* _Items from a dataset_
──────

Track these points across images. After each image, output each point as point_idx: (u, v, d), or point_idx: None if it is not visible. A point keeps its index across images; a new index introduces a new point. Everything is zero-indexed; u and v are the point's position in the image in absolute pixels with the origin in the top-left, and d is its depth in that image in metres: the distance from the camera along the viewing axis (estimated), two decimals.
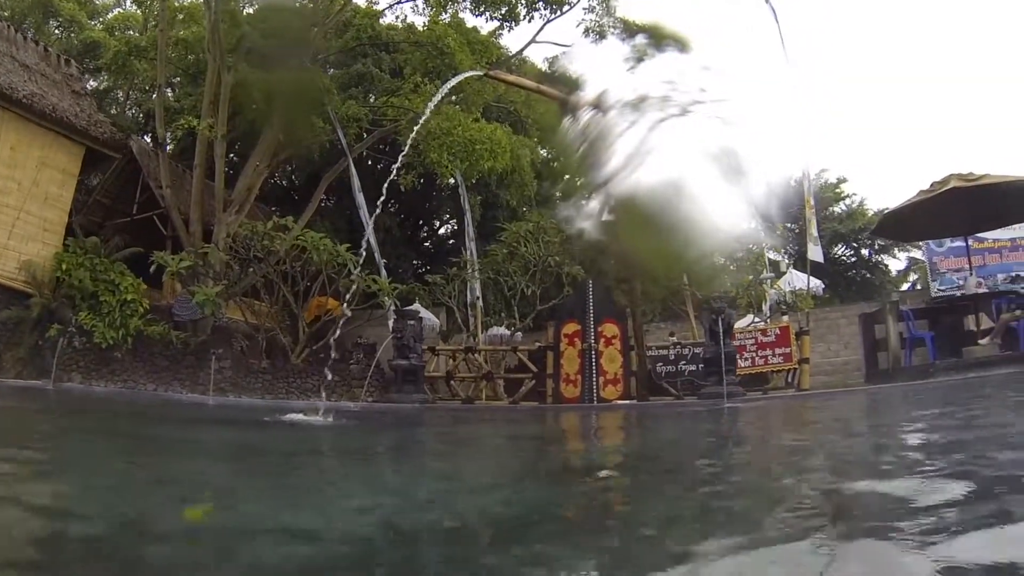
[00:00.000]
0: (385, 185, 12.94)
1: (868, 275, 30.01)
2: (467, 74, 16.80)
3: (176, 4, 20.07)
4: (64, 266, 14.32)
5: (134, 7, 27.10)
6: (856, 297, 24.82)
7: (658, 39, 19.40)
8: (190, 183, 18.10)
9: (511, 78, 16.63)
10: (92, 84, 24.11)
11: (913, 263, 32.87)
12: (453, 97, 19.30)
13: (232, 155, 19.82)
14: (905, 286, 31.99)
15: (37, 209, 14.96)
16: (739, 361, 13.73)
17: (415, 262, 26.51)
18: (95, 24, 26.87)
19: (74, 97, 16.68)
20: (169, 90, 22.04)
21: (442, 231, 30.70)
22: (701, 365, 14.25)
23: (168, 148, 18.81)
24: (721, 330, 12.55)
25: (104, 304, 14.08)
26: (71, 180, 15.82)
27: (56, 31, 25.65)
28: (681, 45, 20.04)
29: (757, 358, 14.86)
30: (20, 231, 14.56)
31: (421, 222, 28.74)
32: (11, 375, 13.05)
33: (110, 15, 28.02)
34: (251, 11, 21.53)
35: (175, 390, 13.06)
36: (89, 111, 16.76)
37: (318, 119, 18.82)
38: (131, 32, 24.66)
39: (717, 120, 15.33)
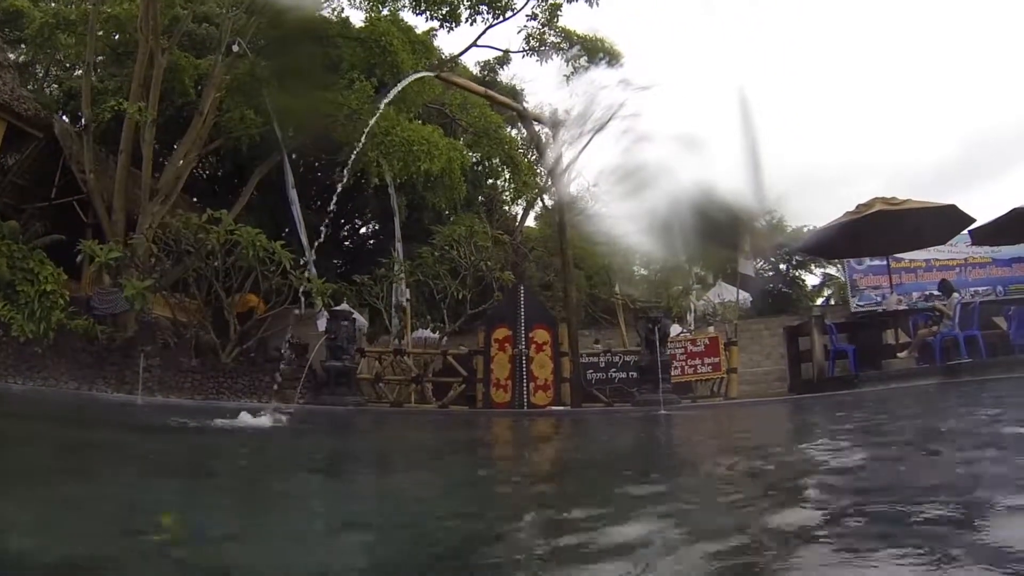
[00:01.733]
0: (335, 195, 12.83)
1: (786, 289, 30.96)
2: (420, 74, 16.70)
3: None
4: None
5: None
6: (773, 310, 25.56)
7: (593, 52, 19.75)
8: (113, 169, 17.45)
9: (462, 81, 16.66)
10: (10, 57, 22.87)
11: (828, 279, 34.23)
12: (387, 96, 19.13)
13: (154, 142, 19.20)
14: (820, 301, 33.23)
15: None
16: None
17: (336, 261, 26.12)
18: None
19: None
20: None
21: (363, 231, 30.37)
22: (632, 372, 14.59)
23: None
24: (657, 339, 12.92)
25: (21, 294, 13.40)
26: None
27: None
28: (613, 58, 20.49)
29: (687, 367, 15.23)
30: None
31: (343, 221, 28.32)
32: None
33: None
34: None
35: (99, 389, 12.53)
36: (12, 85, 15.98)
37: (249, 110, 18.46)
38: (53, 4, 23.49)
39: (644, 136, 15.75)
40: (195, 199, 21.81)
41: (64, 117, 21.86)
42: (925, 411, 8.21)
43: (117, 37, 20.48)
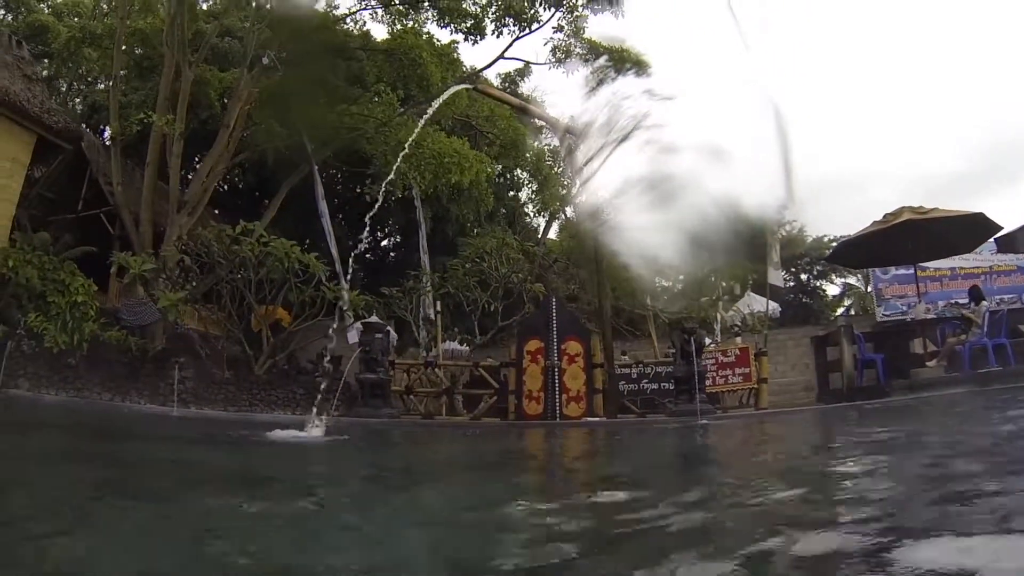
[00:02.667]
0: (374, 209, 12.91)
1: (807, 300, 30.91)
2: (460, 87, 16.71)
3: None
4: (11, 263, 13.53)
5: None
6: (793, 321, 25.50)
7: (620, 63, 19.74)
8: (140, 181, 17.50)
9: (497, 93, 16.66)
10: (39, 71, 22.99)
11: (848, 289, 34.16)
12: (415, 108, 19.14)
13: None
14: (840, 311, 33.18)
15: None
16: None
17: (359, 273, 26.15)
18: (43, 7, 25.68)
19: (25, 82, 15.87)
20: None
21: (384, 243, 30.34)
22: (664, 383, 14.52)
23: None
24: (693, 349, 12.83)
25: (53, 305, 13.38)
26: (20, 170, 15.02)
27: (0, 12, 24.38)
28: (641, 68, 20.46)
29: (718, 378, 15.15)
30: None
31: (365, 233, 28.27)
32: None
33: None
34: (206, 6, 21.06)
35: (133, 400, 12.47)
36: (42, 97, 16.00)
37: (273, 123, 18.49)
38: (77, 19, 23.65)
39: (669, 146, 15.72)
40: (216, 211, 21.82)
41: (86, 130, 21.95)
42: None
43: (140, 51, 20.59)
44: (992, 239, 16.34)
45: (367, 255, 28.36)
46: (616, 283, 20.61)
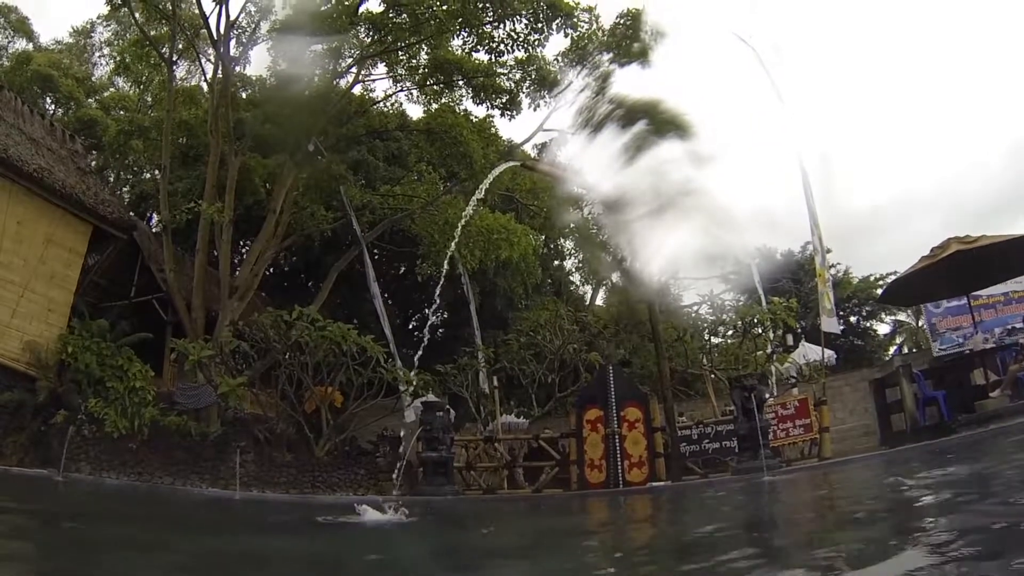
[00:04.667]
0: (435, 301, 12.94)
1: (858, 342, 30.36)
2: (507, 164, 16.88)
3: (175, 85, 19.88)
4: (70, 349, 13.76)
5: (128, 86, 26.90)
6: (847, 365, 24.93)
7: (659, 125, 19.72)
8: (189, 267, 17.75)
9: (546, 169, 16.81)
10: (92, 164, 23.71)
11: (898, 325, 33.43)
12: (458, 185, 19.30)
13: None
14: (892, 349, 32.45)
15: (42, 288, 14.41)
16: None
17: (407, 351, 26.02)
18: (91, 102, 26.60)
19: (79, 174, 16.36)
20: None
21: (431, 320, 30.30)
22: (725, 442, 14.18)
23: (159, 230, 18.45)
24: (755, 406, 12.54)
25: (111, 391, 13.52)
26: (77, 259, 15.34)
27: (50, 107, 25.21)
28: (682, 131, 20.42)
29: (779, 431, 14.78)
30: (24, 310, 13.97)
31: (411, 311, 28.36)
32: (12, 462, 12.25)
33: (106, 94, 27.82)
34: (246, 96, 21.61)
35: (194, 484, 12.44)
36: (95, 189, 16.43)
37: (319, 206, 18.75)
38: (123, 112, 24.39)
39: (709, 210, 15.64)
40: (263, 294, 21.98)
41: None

──────

* _Task requirements_
Please, without any pictures, retype the records exactly as they appear.

* _Task answer_
Track these points across images. After each image, output each point as point_idx: (u, v, d), or point_idx: None if it is not visible. A point keeps its index across images; a new index introduces a new point. Everything is zero-indexed; u and v are the point's position in the image in absolute pixels with the origin in the top-left, and d is its depth in that image in metres: the distance from the camera along the viewing axis (estimated), two decimals.
[00:00.000]
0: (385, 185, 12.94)
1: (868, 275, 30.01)
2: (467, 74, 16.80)
3: (176, 4, 20.07)
4: (64, 266, 14.32)
5: (134, 7, 27.10)
6: (856, 297, 24.82)
7: (658, 39, 19.40)
8: (190, 183, 18.10)
9: (511, 78, 16.63)
10: (92, 84, 24.11)
11: (913, 263, 32.87)
12: (453, 97, 19.30)
13: (232, 155, 19.82)
14: (905, 286, 31.99)
15: (37, 209, 14.96)
16: (739, 361, 13.73)
17: (415, 262, 26.51)
18: (95, 24, 26.87)
19: (74, 97, 16.68)
20: (169, 90, 22.04)
21: (442, 231, 30.70)
22: (701, 365, 14.25)
23: (168, 148, 18.81)
24: (721, 330, 12.55)
25: (104, 304, 14.08)
26: (71, 180, 15.82)
27: (56, 31, 25.65)
28: (681, 45, 20.04)
29: (757, 358, 14.86)
30: (20, 231, 14.56)
31: (421, 222, 28.74)
32: (11, 375, 13.05)
33: (110, 15, 28.02)
34: (251, 11, 21.53)
35: (175, 390, 13.06)
36: (89, 111, 16.76)
37: (318, 119, 18.82)
38: (131, 32, 24.66)
39: (717, 120, 15.33)
[00:01.733]
0: (335, 195, 12.83)
1: (786, 289, 30.96)
2: (420, 74, 16.70)
3: None
4: None
5: None
6: (773, 310, 25.56)
7: (593, 52, 19.75)
8: (113, 169, 17.45)
9: (462, 81, 16.66)
10: (10, 57, 22.87)
11: (828, 279, 34.23)
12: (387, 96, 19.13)
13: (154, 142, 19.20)
14: (820, 301, 33.23)
15: None
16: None
17: (336, 261, 26.12)
18: None
19: None
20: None
21: (363, 231, 30.37)
22: (632, 372, 14.59)
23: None
24: (657, 339, 12.92)
25: (21, 294, 13.40)
26: None
27: None
28: (613, 58, 20.49)
29: (687, 367, 15.23)
30: None
31: (343, 221, 28.32)
32: None
33: None
34: None
35: (99, 389, 12.53)
36: (12, 85, 15.98)
37: (249, 110, 18.46)
38: (53, 4, 23.49)
39: (644, 136, 15.75)
40: (195, 199, 21.81)
41: (64, 117, 21.86)
42: (925, 411, 8.21)
43: (117, 37, 20.48)
[00:02.667]
0: (374, 209, 12.91)
1: (807, 300, 30.91)
2: (460, 87, 16.71)
3: None
4: (11, 263, 13.53)
5: None
6: (793, 321, 25.50)
7: (620, 63, 19.74)
8: (140, 181, 17.50)
9: (497, 93, 16.66)
10: (39, 71, 22.99)
11: (848, 289, 34.16)
12: (415, 108, 19.14)
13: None
14: (840, 311, 33.18)
15: None
16: None
17: (359, 273, 26.15)
18: (43, 7, 25.68)
19: (25, 82, 15.87)
20: None
21: (384, 243, 30.34)
22: (664, 383, 14.52)
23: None
24: (693, 349, 12.83)
25: (53, 305, 13.38)
26: (20, 170, 15.02)
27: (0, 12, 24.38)
28: (641, 68, 20.46)
29: (718, 378, 15.15)
30: None
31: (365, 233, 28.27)
32: None
33: None
34: (206, 6, 21.06)
35: (133, 400, 12.47)
36: (42, 97, 16.00)
37: (273, 123, 18.49)
38: (77, 19, 23.65)
39: (669, 146, 15.72)
40: (216, 211, 21.82)
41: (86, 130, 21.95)
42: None
43: (140, 51, 20.59)
44: (992, 239, 16.34)
45: (367, 255, 28.36)
46: (616, 283, 20.61)
[00:04.667]
0: (435, 301, 12.94)
1: (858, 342, 30.36)
2: (507, 164, 16.88)
3: (175, 85, 19.88)
4: (70, 349, 13.76)
5: (128, 86, 26.90)
6: (847, 365, 24.93)
7: (659, 125, 19.72)
8: (189, 267, 17.75)
9: (546, 169, 16.81)
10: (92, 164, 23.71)
11: (898, 325, 33.43)
12: (458, 185, 19.30)
13: None
14: (892, 349, 32.45)
15: (42, 288, 14.41)
16: None
17: (407, 351, 26.02)
18: (91, 102, 26.60)
19: (79, 174, 16.36)
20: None
21: (431, 320, 30.30)
22: (725, 442, 14.18)
23: (159, 230, 18.45)
24: (755, 406, 12.54)
25: (111, 391, 13.52)
26: (77, 259, 15.34)
27: (50, 107, 25.21)
28: (682, 131, 20.42)
29: (779, 431, 14.78)
30: (24, 310, 13.97)
31: (411, 311, 28.36)
32: (12, 462, 12.25)
33: (106, 94, 27.82)
34: (246, 96, 21.61)
35: (194, 484, 12.44)
36: (95, 189, 16.43)
37: (319, 206, 18.75)
38: (123, 112, 24.39)
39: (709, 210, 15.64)
40: (263, 294, 21.98)
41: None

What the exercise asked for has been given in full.